==== Texte présenté

En 2019, à la Mostra de Venise, "Joker" a créé la surprise en remportant rien de moins que le Lion d'Or. Pourtant, peu de gens croyaient initialement à ce projet. Il faut dire que son réalisateur, Todd Phillips, était loin de faire l'unanimité. De plus, une fois le tournage lancé, les premières images ayant circulé sur la toile n'avaient pas spécialement rassuré les internautes.
Le long-métrage partait ceci dit avec un avantage. Bien que le Joker soit un personnage lié à l'histoire de Batman et de ce fait rattaché à la maison d'édition Detective Comics, cette proposition d'adaptation était totalement indépendante d'un univers cinématographique DC moribond à force d'enchaîner les blockbusters médiocres. Par conséquent, le choix de traiter d'une icône de la bande dessinée américaine tout en s'émancipant des standards d'un film de super-héros des années 2010 était susceptible d'apporter une bouffée d'air frais au sein d'un genre qui en avait cruellement besoin. Force est de constater que cet atout a justement permis au projet concrétisé de faire une percée spectaculaire au box-office. La démarche de "Joker" est sans conteste aux antipodes de "Justice League" au sein de l'écurie DC ou encore d'un "Infinity War" estampillé Marvel.

========
==== Extrait de données

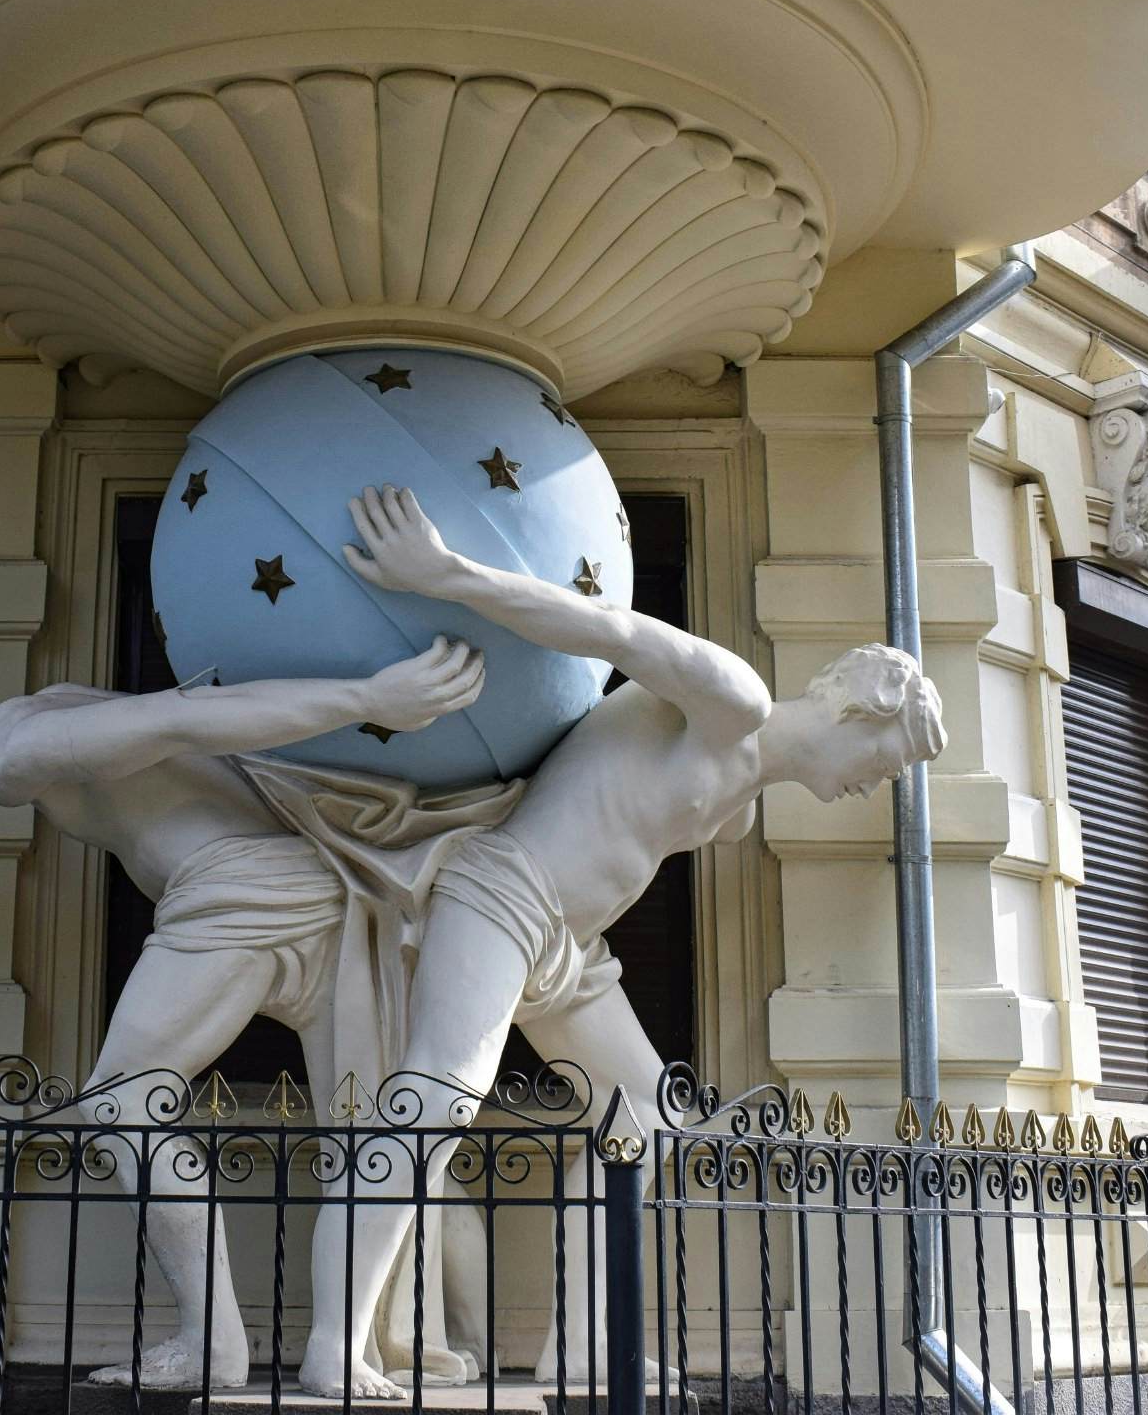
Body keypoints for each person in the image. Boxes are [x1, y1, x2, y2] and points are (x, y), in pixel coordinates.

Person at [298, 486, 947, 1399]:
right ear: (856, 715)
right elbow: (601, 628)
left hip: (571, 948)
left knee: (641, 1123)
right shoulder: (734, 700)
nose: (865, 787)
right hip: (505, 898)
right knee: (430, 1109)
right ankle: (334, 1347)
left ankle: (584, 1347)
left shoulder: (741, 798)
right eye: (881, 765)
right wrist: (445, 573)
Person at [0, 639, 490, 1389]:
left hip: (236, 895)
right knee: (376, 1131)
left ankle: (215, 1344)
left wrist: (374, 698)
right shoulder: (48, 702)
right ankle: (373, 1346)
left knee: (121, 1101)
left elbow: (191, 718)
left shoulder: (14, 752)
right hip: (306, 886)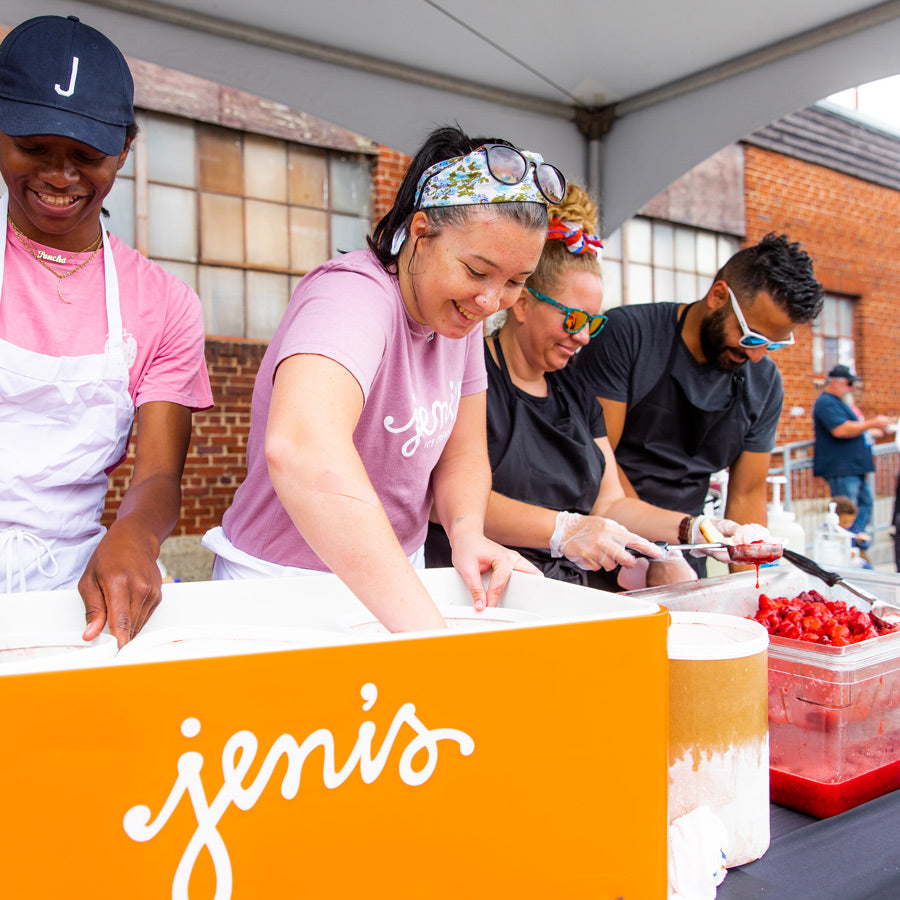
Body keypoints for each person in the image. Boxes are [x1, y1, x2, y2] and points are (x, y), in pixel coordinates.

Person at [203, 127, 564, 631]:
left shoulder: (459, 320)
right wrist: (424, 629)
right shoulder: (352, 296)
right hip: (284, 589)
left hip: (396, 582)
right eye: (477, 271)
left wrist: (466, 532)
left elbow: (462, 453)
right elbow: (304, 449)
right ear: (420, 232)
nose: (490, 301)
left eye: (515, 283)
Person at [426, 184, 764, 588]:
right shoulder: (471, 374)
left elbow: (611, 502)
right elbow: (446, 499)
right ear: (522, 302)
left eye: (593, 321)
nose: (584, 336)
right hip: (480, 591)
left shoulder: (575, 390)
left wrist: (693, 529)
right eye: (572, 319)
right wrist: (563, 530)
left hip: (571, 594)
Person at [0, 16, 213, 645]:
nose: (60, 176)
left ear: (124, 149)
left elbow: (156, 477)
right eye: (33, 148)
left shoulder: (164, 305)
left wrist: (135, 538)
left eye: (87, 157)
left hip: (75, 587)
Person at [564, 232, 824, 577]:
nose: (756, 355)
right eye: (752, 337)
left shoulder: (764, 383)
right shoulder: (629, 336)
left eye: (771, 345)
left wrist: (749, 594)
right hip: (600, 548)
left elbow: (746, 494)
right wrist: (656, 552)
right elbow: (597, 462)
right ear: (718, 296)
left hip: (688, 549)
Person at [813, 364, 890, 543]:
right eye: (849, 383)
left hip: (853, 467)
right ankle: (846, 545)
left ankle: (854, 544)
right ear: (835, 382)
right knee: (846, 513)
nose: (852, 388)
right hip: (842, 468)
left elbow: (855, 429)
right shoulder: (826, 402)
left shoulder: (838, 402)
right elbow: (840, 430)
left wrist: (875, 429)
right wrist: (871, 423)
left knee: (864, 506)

========

**Tâche assignée 1:** Indiquez si chacune des affirmations (a), (b) et (c) concorde avec le texte sur le film « Joker », en répondant par oui ou par non et en citant les mots du texte qui tranchent. (a) Le film a remporté le Lion d'Or à la Mostra de Venise en 2019. (b) Le film faisait partie de l'univers cinématographique DC. (c) Les premières images du tournage avaient rassuré les internautes.
**Tâche assignée 2:** Reprenez le texte sur le film « Joker » à la suite de sa dernière phrase.

**Réponse 1:**
(a) Oui : « En 2019, à la Mostra de Venise, "Joker" a créé la surprise en remportant rien de moins que le Lion d'Or ».
(b) Non : « cette proposition d'adaptation était totalement indépendante d'un univers cinématographique DC moribond ».
(c) Non : « les premières images ayant circulé sur la toile n'avaient pas spécialement rassuré les internautes ».

**Réponse 2:**
Pourtant, il serait faux de considérer cet objet filmique comme quelque chose d'inédit. S'il tranche avec le contenu calibré des longs-métrages grands publics actuels, sortis à la chaîne et pensés de manière industrielle (ce qui n'empêche pas du reste d'apprécier certaines productions), "Joker" exploite à merveille l'art de faire du neuf avec du vieux. Avant l'avènement du blockbuster moderne à la Spielberg, il y eut le Nouvel Hollywood, porté par des cinéastes américains tels que Francis Ford Coppola, Brian de Palma ou encore Martin Scorsese. Ces jeunes talents aspiraient à réaliser des œuvres ambitieuses plus en phase avec les réalités sociales de leur époque, à une ère déjà marquée par maintes désillusions. L'influence de cet âge d'or du cinéma indépendant américain sur un film comme "Joker" relève de l'évidence. Les citations explicites à la filmographie de Scorsese, entre "La Valse des pantins" et "Taxi Driver", font office de déclaration d'intention du film, quitte à ce que l'affirmation de cette filiation ait laissé la subtilité de côté.

Le récit est pensé comme une nouvelle interprétation de la genèse du Joker, adaptant très librement le matériau d'origine lié à cette figure iconique. On suit le parcours d'Arthur Fleck à Gotham City, ville rongée par la pauvreté et la corruption. « Joyeux », comme l'appelle sa mère, vit avec cette dernière dans un logement insalubre. Atteint de troubles psychiques, il tente tant bien que mal de joindre les deux bouts avec son métier de clown. Mais son rire nerveux incontrôlé l'handicape fortement dans son quotidien, placé sous le signe de l'incompréhension vis-à-vis des autres.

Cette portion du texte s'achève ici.